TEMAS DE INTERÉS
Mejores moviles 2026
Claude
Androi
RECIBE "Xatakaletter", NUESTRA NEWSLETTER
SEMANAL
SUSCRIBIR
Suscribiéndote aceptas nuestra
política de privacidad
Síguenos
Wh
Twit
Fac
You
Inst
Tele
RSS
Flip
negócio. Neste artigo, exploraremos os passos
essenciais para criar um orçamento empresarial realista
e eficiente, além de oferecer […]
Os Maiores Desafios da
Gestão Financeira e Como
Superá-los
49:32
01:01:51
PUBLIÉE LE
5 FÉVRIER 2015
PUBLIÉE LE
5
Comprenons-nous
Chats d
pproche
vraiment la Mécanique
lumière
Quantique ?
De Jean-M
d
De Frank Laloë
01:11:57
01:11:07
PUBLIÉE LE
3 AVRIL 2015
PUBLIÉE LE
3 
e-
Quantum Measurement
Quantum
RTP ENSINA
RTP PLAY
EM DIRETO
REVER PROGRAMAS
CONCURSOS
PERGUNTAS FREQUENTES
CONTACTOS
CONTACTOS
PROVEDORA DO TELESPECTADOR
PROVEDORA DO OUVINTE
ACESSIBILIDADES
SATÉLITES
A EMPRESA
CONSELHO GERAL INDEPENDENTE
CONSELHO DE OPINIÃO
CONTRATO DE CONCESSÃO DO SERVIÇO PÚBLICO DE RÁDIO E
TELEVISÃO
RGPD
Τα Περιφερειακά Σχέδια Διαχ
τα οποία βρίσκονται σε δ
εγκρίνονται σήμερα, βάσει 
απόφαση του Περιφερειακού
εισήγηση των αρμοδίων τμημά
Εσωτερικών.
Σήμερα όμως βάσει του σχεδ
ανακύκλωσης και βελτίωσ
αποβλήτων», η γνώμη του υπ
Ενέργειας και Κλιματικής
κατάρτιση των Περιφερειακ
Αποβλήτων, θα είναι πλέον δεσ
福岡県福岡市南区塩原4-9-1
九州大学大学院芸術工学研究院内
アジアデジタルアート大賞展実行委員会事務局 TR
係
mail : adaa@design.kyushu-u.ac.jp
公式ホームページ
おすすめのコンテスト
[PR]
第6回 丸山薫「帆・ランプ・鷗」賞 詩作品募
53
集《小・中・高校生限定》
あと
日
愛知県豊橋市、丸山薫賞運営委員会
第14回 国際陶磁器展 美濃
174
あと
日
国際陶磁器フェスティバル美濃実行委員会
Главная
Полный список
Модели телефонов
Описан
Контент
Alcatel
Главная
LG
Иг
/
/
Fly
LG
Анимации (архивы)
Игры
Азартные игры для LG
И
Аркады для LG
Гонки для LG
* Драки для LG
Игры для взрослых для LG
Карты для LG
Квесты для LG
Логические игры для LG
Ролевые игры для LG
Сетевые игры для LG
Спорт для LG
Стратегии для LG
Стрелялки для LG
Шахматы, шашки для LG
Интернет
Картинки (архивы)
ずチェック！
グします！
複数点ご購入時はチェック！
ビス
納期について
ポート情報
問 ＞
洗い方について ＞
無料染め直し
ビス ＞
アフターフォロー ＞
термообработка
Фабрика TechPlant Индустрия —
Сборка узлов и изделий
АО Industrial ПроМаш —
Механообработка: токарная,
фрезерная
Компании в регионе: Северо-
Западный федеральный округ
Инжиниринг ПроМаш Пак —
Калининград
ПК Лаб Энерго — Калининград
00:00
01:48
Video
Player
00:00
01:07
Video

Task description
Copy out each line of the records where the word "PROVEDORA" appears.

Output for this task
PROVEDORA DO TELESPECTADOR
PROVEDORA DO OUVINTE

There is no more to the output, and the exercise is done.